HummingSat claims to be a tenth the size of conventional GEO satellites at just over 1.5 cubic meters in volume – loosely half the size of a small car – and 200kg of payload. Though small, this telecommunications payload is supplied with 2kW of power and ought to have an operational life of 15 years.
Swissto12 describes the satellite as serving “a wide range of RF frequencies from L-band to Q/V band … [offering operators] wide-area shaped beams and high-throughput spot beams.” Swissto12 is the first company to sell a GEO SmallSat, their HummingSat model, to established global GEO satellite operators, Kalliski says.
Swissto12 has won contracts from SES-owned Intelsat and ViaSat-owned Inmarsat to build a total of four GEO satellites based on its HummingSat design.
“The complexity of global communications means that we believe many different designs, approaches, and technologies will be needed to continue to meet customer demand in the future,” Mark Dickinson, head of space Systems at Viasat, told us.
Viasat seeks a hybrid space and terrestrial strategy that integrates the best functions of many technologies, which is what they saw in Swissto12.
Satellite-based augmentation services (SBAS) and proprietary 3D printing of radio frequency payload technology, set Swissto12 apart, in Viasat’s eyes, widening the flexibility to adapt to emerging business cases.
“[These advanced technologies] mean [Swissto12] have the capability to underpin [Viasat’s] critical safety services well into the 2040s,” says Dickinson.
A new multi-orbit ecosystem?
While eager to hedge their bets across investments, Dickinson remains adamant that geosynchronous orbit would never lose relevance.
“GEO is simply more effective and cost-efficient,” he says. “That said, Viasat is not anti-LEO or against any orbit. There are benefits to different orbits for different purposes & operating bands. … We stand on the brink of a satellite revolution, with the anticipated influx of new satellites in LEO, we are proactively enhancing our GEO capabilities with terrestrial and non-geostationary orbit (NGSO) solutions to stay ahead in service innovation and differentiation.”
The certainty of multi-orbit integrations across satellite regimes appeared more comprehensive than convictions about small GEO.
Intelsat’s Foreliger believes that the best connectivity solution is multi-orbit.
“While LEO solutions have their advantages, including lower latency, GEO still provides the best economic solution in terms of cost per bit,” he says.
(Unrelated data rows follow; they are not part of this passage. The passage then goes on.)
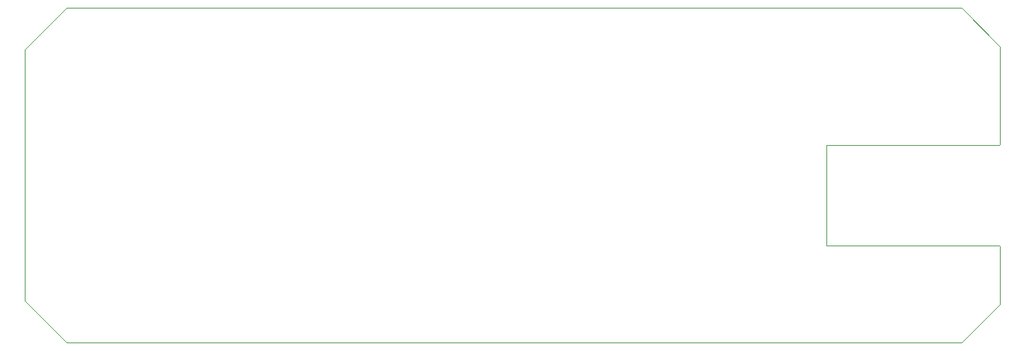
<source format=gbr>
%TF.GenerationSoftware,KiCad,Pcbnew,8.0.2*%
%TF.CreationDate,2024-06-01T03:16:03+02:00*%
%TF.ProjectId,Hellboard,48656c6c-626f-4617-9264-2e6b69636164,rev?*%
%TF.SameCoordinates,Original*%
%TF.FileFunction,Profile,NP*%
%FSLAX46Y46*%
G04 Gerber Fmt 4.6, Leading zero omitted, Abs format (unit mm)*
G04 Created by KiCad (PCBNEW 8.0.2) date 2024-06-01 03:16:03*
%MOMM*%
%LPD*%
G01*
G04 APERTURE LIST*
%TA.AperFunction,Profile*%
%ADD10C,0.050000*%
%TD*%
%TA.AperFunction,Profile*%
%ADD11C,0.120000*%
%TD*%
G04 APERTURE END LIST*
D10*
X43000000Y-77000000D02*
X48000000Y-82000000D01*
X155000000Y-42000000D02*
X159600000Y-46600000D01*
X159600000Y-58300000D02*
X159540000Y-58370000D01*
X43000000Y-47000000D02*
X43000000Y-77000000D01*
X48000000Y-82000000D02*
X155000000Y-82000000D01*
X159600000Y-70500000D02*
X159540000Y-70370000D01*
X159600000Y-46600000D02*
X159600000Y-58300000D01*
X43000000Y-47000000D02*
X48000000Y-42000000D01*
X48000000Y-42000000D02*
X155000000Y-42000000D01*
X159600000Y-77400000D02*
X159600000Y-70500000D01*
X155000000Y-82000000D02*
X159600000Y-77400000D01*
D11*
%TO.C,U1*%
X138900000Y-58370000D02*
X138900000Y-70370000D01*
X138900000Y-70370000D02*
X159540000Y-70370000D01*
X159540000Y-58370000D02*
X138900000Y-58370000D01*
%TD*%
M02*

</source>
Swissto12’s Kaliski saw this multi-orbit trend playing out at established GEO operators like SES, Eutelsat, and Telesat: SES already owns one of the largest GEO fleets, and has started complementary medium-Earth orbit (MEO) service through the O3B mPower constellation; Eutelsat owns a large fleet of geostationary satellites and has merged with LEO operator OneWeb to hybridize offerings; and Telesat is another GEO player that developing its own LEO constellation Telesat Lightspeed.
“By combining LEO or MEO services, which have high capacity with low signal latency, with GEO, which brings global capacity at the lowest cost, operators can combine the best of both worlds,” Kaliski explains.
Swissto12 is currently focused on assembly, integration, and test activities on HummingSat and hopes to announce upcoming orders after completion.
While consensus appears to be building on the subject of the cost-effectiveness of the small GEO satellite approach, with some operators and manufacturers waiting to see pioneers deliver cost-saving and longevity before they get behind the bandwagon, it appears like a more reliable assumption that the future of GEO will perform in concert with LEO, and multi-orbit networks become more common.